--- Supplied data ---

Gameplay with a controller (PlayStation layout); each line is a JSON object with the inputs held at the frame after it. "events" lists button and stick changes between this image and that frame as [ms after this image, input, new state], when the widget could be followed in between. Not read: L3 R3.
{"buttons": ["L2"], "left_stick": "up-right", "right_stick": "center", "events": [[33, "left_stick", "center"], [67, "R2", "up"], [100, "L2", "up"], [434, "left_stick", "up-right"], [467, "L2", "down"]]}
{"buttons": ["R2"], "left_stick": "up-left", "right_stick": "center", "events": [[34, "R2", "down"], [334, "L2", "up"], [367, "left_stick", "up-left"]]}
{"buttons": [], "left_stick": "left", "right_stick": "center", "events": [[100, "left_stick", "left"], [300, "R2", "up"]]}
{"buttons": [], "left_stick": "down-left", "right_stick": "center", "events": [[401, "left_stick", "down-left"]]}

---

__Problem to solve__
The response must contain each line above that holds the string "center".

__Result of this task__
{"buttons": ["L2"], "left_stick": "up-right", "right_stick": "center", "events": [[33, "left_stick", "center"], [67, "R2", "up"], [100, "L2", "up"], [434, "left_stick", "up-right"], [467, "L2", "down"]]}
{"buttons": ["R2"], "left_stick": "up-left", "right_stick": "center", "events": [[34, "R2", "down"], [334, "L2", "up"], [367, "left_stick", "up-left"]]}
{"buttons": [], "left_stick": "left", "right_stick": "center", "events": [[100, "left_stick", "left"], [300, "R2", "up"]]}
{"buttons": [], "left_stick": "down-left", "right_stick": "center", "events": [[401, "left_stick", "down-left"]]}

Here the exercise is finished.